“Man’s love is of man’s life a thing apart—
’Tis woman’s whole existence.”

But our modern juries give us a very different reading. We prefer, however, to abide by the old.

Most undoubtedly to win the affections of a woman and then desert her is a crime—but it is of a character too ethereal to be touched by human law. If the woman’s heart be shattered by the blow, no amount of money-compensation can heal the wound, and a woman of much worth and of the least delicacy would shrink from the publicity such cases generally confer on all the parties interested in them. But if the principle be admitted, that disappointment in love can be atoned for by the possession of solid cash—if gold can heal the heart wounded by the fact that its love has been repelled—that its confidence has been betrayed—we do not see why the same remedy should not be within the reach of man. And yet this notoriously is not the case. When anything of the sort is tried the unhappy plaintiff seldom gets more than a farthing damages. Besides, what upright, honourable man would stoop for

a moment to such a thing; and yet, in spite of all modern enlightment, we maintain that the injury of a breach of promise on the part of a woman is as great as that on the part of a man. In the morning of life men have been struck down by such disappointments, and through life have been blasted as the oak by the lightning’s stroke. With his heart gone—demoralised, the man has lived to take a fearful revenge for the first offence, possibly to become a cold cynic—sceptical of man’s honour and woman’s love. Yet breach of promise cases are not resorted to by men, and we cannot congratulate our fair friends on the fact that so many of them come into courts of law as plaintiffs in such cases. Bachelors will fear that, after all, it is true that—

“Maidens, like moths, are ever caught by glare,
And Mammon wins his way where seraphs might despair.”

And the result will be that while the more impetuous of us will commit ourselves at once, and come within the clutches of law, the more cool and cunning will excite hopes, which deferred will make sick the heart, and inspire an affection which may exist but to torment the heart in which it had its birth. Ay, beneath such mental grief the beauty and blessedness of life may vanish, never to return, and yet all the while he who did the deed may defy the power of human law.

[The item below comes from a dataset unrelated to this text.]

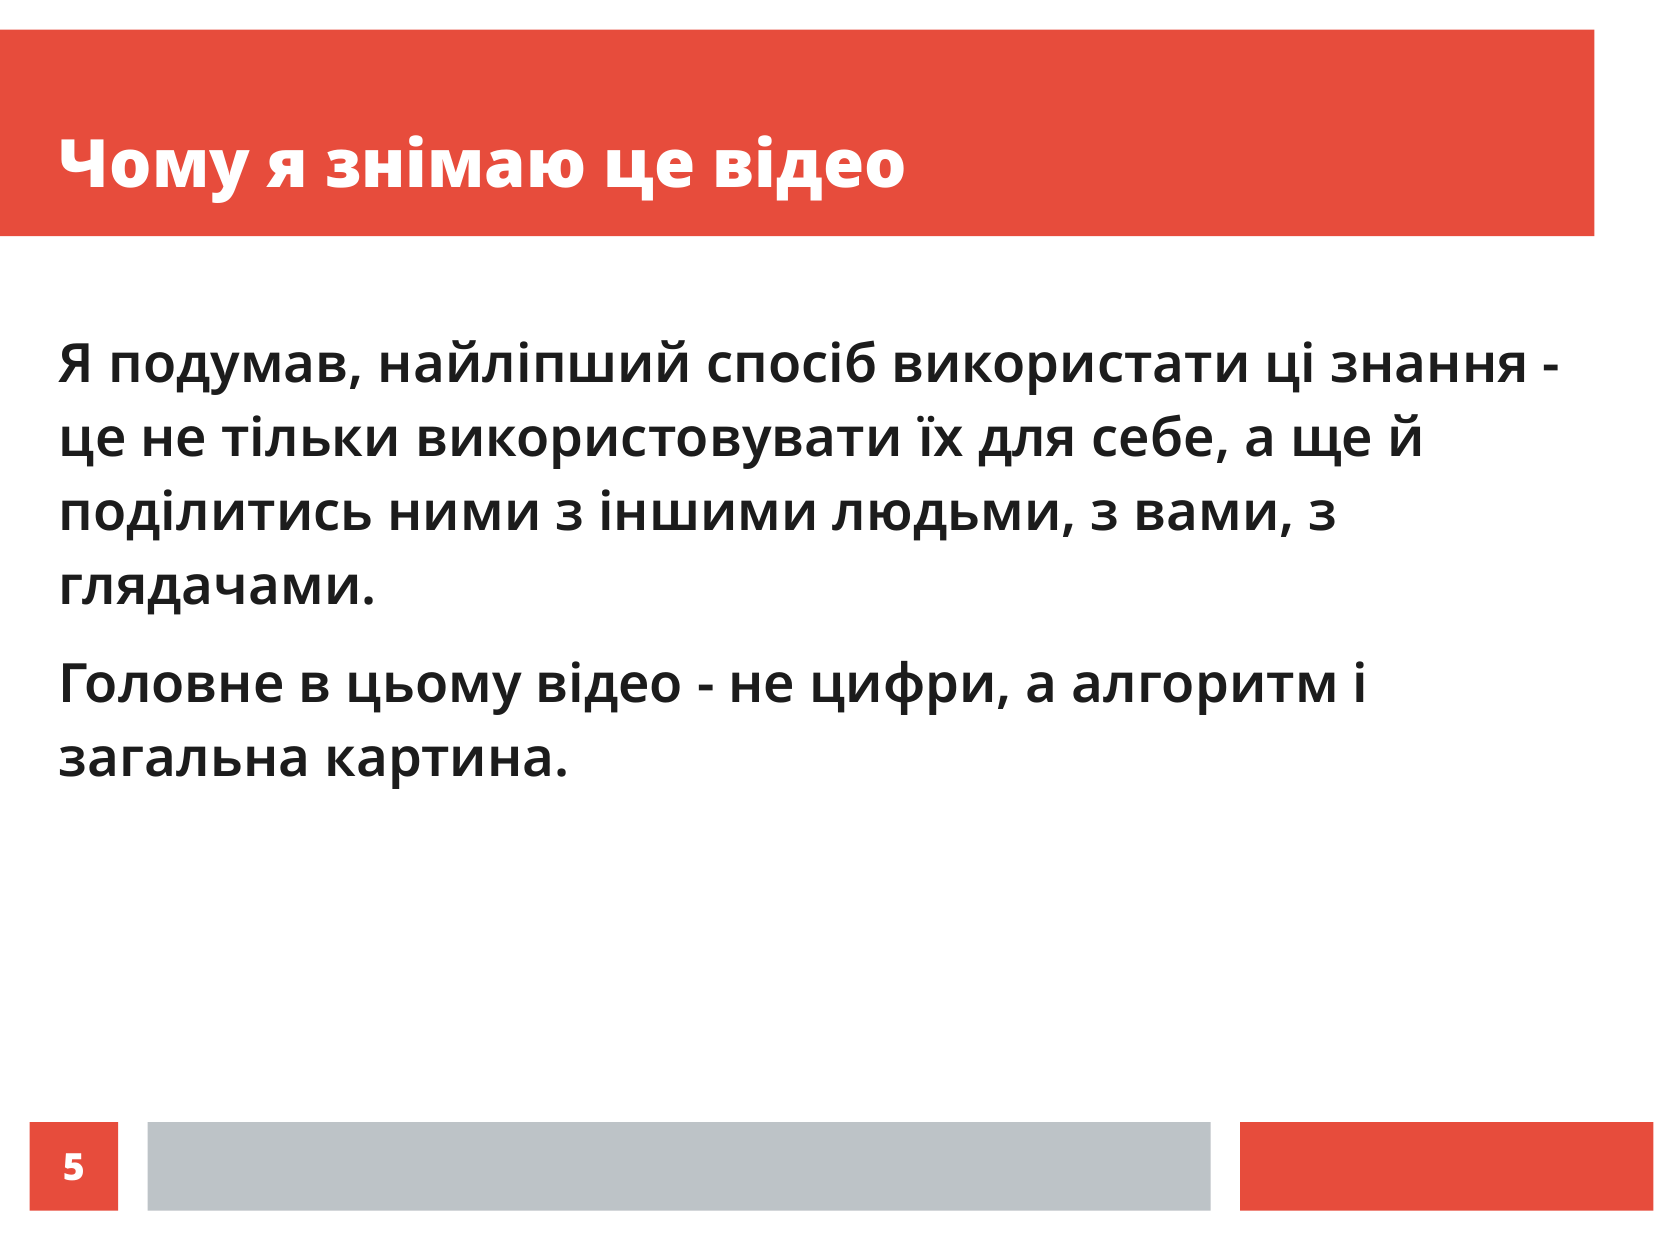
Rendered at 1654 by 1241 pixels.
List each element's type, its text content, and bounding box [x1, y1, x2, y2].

list Я подумав, найліпший спосіб використати ці знання - це не тільки використовувати їх для себе, а ще й поділитись ними з іншими людьми, з вами, з глядачами. Головне в цьому відео - не цифри, а алгоритм і загальна картина. [59, 324, 1565, 1093]
title Чому я знімаю це відео [59, 59, 1595, 207]
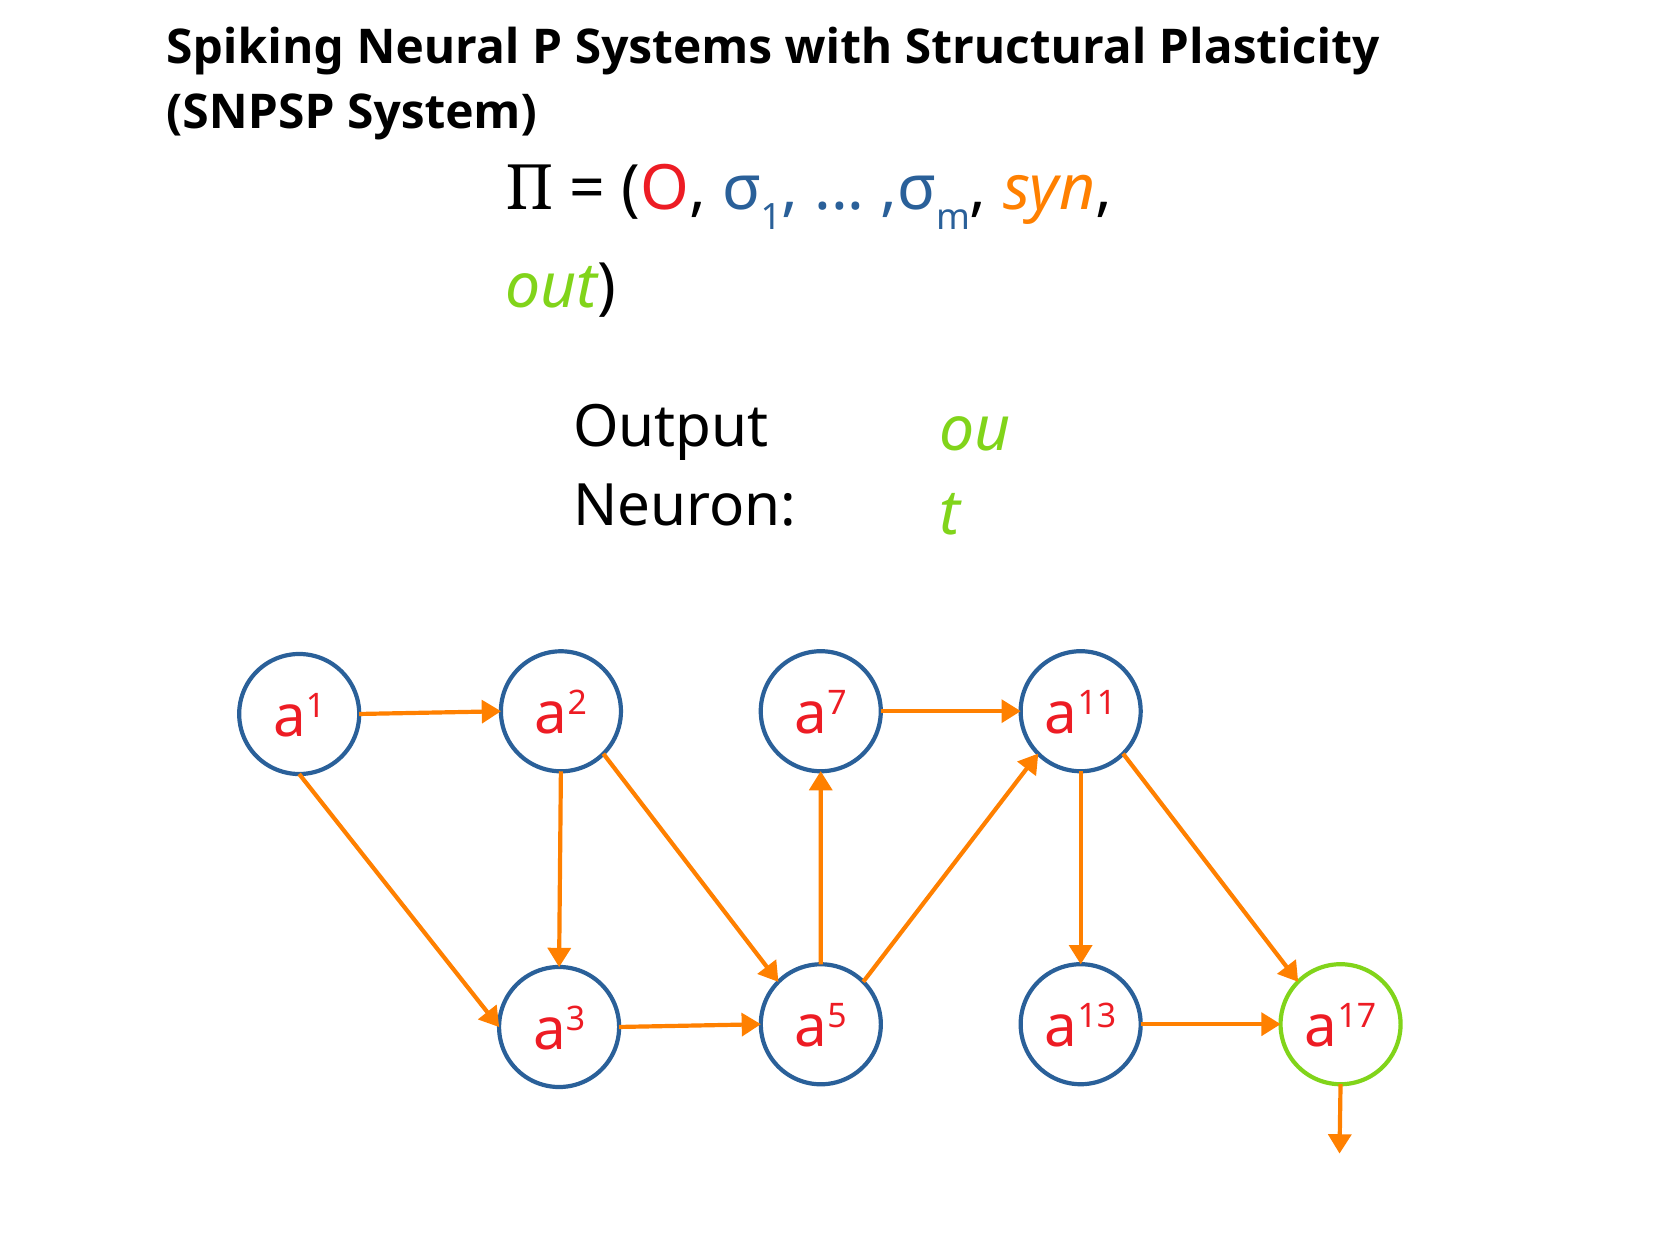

Some letters which have recently appeared in the Manchester Examiner may be taken as evidence that these breach of promise cases interfere very materially

with marriages. In the immediate neighbourhood of Manchester the question, Why don’t the men propose? appears to have excited considerable interest. In that busy region men fall in love and get married, and have families, and are gathered to their fathers, just as do the rest of her Majesty’s subjects in other parts of the United Kingdom. But it seems the Lancashire witches are many of them still on their parent’s hands. Paterfamilias gets anxious. Deeply revolving the question under the signature of “A Family Man,” he sends the following letter to the Editor of the journal alluded to—

“Sir, Your cosmopolitan journal,” he writes to the Editor, “must have many readers interested in the question ‘Why don’t the men propose?’ It would be dangerous to say I have found the entire solution to this enigma, for fear of disclosing a mare’s nest; but I will warrant that one of the most powerful causes of the shyness of men in matters matrimonial, is the frequency of breach of promise prosecutions. A lady may be quite justified in prosecuting the man who has deceived her, but is she wise in doing so? Or if acting wisely for herself, does she not lower the character of her sex? Men think so, depend upon it. Your wavering, undecided, fastidious bachelor is a great newspaper reader, and devours breach of promise cases, and after reading that Miss Tepkins has obtained so many hundred pounds’ damages against Mr. Topkins, soliloquises:—‘Humph! It seems, then, that the best salve for a wounded heart is gold. Bah! women only marry for a home. It is clear

the woman is the only gainer, else why estimate her disappointment at so many hundred pounds? She gives a man nothing for his promise to marry but her heart (if that), and how much is it worth? What recompense can he get from her should she steal back the heart she professes to have given him! I’ll take jolly good care I never make a promise of marriage to a woman (which means a bond for so many hundred or thousand pounds). No; if I marry, I marry; but catch me promising.’ And thus, for fear of being trapped into committing himself, he avoids the society of women (where he might learn not only to really love, but to see the sophistry of his reasoning), and eventually settles down into old bachelorhood. What do the ladies say to this? Don’t let them think I am a crusty old bachelor. Heaven forfend! I protest my supreme admiration of the fair sex, and had better say I am, A Family Man.”